There’s a few good basics to abide by. Make sure there’s consistent organisation of the book group – either sort it all yourself or share the load with someone else, but there needs to be overall responsibility for making sure everyone knows what you’re reading, where and how to get the books, when and where the book group meets, and what sort of book group you are, if you have a genre or demographic theme for example. Make sure you have a space to meet that can fit everyone – someone’s house, or a local public space like a library, or other community facilities. It’s especially important now to make sure that space has the capacity to accommodate social distancing, or that you have access to a digital way of meeting like Zoom. Invite people who you know are genuinely interested in joining – either through friends, word of mouth, work or social media, and be prepared for people to not turn up to every meeting or read every book. They’re human. Don’t be offended if people come a couple of times and decide it's not for them. That’s okay! Unless you have a specific reason for limiting the group’s membership – students for example at university – make sure both your group and your reading is as inclusive and diverse as it can be and open to welcoming new members as much as it can. Be prepared to lead a discussion between the group and moderate it if things get heated or veer into sensitive topics, which they can. Choose how engaged you want to be with the outside world: are you meeting informally as a group of friends and just chatting among yourselves, or are you going to submit book reviews to an online platform or have a Facebook group to speak publicly about your reading?
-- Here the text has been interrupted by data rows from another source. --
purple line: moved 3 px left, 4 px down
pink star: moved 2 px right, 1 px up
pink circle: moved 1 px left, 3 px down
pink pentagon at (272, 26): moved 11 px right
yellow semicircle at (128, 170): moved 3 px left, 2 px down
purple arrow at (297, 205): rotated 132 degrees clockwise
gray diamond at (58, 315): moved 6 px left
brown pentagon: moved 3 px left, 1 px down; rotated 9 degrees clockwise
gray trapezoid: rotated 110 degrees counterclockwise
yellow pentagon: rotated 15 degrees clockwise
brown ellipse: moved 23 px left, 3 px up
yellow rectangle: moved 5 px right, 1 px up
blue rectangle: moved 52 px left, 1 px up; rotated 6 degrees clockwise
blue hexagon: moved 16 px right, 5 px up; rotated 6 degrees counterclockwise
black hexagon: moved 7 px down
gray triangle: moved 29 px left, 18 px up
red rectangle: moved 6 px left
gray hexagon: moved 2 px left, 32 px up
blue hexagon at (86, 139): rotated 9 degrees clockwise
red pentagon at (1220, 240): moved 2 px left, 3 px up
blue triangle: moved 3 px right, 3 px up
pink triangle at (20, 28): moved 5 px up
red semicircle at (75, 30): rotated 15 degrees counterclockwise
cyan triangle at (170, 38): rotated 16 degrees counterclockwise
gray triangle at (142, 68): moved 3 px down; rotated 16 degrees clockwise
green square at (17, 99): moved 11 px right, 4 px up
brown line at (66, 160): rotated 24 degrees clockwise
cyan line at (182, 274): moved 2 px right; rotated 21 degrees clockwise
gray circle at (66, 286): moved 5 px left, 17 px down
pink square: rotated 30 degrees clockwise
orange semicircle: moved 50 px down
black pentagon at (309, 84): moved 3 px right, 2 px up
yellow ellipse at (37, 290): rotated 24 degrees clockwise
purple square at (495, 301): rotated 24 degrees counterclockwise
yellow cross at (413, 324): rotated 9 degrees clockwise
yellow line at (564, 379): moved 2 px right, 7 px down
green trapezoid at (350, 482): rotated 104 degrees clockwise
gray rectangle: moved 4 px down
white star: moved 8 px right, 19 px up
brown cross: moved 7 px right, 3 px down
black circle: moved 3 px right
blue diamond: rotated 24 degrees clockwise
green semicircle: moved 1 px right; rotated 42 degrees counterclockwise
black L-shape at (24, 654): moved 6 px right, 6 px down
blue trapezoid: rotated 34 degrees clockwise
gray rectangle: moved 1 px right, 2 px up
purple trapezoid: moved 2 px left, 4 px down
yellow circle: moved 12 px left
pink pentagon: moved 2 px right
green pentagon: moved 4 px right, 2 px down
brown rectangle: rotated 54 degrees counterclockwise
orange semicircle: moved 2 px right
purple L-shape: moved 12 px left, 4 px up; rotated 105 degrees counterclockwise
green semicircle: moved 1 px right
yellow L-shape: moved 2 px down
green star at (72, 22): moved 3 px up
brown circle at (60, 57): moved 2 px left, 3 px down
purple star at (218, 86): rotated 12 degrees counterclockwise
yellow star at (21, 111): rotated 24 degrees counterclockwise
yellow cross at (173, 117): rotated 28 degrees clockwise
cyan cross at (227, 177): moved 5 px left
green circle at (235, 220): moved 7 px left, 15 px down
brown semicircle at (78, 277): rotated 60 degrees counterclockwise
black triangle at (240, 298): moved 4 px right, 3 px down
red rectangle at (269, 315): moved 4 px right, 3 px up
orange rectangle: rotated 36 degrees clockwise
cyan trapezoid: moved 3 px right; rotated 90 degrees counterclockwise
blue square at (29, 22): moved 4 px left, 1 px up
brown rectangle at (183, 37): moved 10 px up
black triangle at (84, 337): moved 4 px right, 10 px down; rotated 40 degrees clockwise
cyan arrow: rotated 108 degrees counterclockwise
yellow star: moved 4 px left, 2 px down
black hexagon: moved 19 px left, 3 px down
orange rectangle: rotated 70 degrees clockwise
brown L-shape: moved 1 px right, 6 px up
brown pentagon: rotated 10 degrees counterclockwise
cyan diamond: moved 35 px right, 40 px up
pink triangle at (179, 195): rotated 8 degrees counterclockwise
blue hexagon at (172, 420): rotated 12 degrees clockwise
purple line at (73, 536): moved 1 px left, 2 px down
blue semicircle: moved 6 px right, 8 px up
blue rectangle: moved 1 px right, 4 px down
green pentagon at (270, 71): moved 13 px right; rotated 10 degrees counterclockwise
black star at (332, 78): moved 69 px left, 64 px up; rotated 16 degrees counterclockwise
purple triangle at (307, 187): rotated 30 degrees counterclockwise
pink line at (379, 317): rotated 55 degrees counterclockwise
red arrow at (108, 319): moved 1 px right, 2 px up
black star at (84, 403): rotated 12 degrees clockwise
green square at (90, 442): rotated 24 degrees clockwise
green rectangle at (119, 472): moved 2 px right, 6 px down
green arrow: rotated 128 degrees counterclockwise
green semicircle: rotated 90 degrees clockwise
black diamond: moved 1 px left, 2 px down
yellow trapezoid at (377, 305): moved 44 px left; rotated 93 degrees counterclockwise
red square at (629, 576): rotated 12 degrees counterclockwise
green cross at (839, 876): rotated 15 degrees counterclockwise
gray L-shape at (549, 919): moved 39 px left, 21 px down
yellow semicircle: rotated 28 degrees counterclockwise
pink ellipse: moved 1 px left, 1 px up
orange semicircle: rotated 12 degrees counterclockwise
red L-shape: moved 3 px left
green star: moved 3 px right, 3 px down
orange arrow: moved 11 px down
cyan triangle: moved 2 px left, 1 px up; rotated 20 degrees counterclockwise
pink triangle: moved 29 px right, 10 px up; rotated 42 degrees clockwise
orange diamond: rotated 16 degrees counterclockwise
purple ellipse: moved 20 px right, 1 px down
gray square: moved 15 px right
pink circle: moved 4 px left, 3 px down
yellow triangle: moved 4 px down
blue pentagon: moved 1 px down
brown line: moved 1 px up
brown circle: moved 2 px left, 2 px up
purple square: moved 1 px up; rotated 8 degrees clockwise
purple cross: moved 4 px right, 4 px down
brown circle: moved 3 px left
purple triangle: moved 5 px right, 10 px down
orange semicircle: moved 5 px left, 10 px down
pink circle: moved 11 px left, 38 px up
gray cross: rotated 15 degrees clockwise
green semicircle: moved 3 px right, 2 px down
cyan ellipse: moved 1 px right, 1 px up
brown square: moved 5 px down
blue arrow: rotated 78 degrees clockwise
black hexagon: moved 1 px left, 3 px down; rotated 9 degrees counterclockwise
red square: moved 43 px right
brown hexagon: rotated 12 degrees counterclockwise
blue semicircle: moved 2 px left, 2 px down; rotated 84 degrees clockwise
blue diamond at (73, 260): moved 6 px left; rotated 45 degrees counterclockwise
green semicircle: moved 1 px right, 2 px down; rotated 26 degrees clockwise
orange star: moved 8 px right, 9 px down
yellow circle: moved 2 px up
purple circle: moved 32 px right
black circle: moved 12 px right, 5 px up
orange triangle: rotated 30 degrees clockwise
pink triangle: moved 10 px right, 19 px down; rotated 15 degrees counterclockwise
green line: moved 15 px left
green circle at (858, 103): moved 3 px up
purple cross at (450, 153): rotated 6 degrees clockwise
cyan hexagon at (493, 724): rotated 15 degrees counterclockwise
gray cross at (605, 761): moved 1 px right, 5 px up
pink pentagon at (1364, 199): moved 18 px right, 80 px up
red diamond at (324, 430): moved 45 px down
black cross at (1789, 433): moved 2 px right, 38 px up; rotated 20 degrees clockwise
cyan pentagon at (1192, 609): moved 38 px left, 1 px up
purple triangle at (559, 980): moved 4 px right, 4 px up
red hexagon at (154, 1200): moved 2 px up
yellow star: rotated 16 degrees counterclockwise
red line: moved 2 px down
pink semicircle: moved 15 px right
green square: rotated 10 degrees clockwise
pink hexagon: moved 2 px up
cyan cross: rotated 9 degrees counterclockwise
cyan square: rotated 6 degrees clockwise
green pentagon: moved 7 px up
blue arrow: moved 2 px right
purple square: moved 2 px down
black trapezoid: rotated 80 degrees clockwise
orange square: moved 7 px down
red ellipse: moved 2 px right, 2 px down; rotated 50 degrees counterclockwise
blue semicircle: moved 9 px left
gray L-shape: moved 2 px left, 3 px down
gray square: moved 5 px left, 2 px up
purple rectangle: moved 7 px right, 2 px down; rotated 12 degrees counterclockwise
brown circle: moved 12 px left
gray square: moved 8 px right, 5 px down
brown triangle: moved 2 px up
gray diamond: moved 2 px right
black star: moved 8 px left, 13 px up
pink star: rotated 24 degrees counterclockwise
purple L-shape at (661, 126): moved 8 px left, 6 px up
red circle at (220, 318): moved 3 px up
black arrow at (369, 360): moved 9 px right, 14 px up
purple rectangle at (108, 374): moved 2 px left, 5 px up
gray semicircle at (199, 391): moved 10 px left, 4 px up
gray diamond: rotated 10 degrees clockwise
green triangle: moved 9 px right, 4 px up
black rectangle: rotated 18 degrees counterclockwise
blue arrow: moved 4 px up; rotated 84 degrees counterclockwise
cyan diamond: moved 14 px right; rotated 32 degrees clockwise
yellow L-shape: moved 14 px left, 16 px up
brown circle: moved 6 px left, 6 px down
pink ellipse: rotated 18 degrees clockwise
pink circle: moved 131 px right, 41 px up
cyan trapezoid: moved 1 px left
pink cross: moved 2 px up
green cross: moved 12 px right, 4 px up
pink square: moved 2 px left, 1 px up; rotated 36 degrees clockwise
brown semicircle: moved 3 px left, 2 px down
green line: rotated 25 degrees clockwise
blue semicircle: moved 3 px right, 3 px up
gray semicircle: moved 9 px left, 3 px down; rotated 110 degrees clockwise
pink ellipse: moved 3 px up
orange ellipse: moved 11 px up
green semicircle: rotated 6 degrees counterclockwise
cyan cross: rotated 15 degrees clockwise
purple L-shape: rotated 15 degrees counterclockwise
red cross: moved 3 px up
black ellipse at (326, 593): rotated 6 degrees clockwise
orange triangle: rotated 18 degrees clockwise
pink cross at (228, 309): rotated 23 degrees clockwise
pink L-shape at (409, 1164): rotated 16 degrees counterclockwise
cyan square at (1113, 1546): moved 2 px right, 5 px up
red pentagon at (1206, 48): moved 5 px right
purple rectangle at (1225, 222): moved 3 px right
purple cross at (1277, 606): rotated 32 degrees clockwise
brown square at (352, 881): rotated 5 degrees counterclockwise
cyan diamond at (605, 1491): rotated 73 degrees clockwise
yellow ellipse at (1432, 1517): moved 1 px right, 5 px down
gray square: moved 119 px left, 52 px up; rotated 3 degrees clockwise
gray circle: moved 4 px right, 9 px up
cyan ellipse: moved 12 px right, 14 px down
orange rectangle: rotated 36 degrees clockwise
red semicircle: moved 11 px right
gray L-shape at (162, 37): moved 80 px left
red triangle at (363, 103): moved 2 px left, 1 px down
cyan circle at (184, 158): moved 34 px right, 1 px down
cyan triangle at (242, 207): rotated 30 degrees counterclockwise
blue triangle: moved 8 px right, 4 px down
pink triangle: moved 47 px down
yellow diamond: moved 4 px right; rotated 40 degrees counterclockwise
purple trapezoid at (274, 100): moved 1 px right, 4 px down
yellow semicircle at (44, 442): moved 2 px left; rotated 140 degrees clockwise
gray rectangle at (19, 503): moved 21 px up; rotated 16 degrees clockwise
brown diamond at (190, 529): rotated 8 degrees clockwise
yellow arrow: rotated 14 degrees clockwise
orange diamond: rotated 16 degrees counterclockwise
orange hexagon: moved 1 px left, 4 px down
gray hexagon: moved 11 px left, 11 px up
Most importantly, design it in a way you’ll enjoy and want to continue participating in.
How have you coped since Covid struck, how have you kept your love of books alive?
It’s been a strange and difficult time for everyone in the group. We’ve each had our own experiences of working from home, dramatically changing our normal routines, home-schooling children, trying to maintain viable businesses, and caring for vulnerable people. It’s been hard on all of us at different times in different ways, and some of us have struggled to concentrate on reading and some of us – me included – have found ourselves reading more than ever. Being in a book group together throughout this has allowed us to talk to each other about this and has given us an online space away from our daily routines and work Zooms to talk about whatever we need to. I think we’ve kept our love of books alive by watching lots of free online book events that we wouldn’t otherwise have been able to attend, which has been great, and the booksellers among us have been buoyed by seeing the huge commitment to reading and independent bookshops during the pandemic. I think we’ve also kept our love of books alive by giving ourselves permission to not read, if we found it too difficult, and holding no judgement if we felt we couldn’t take part in the book group for a while or read particular themes. We all know the books will be there to greet us when we’re ready to return.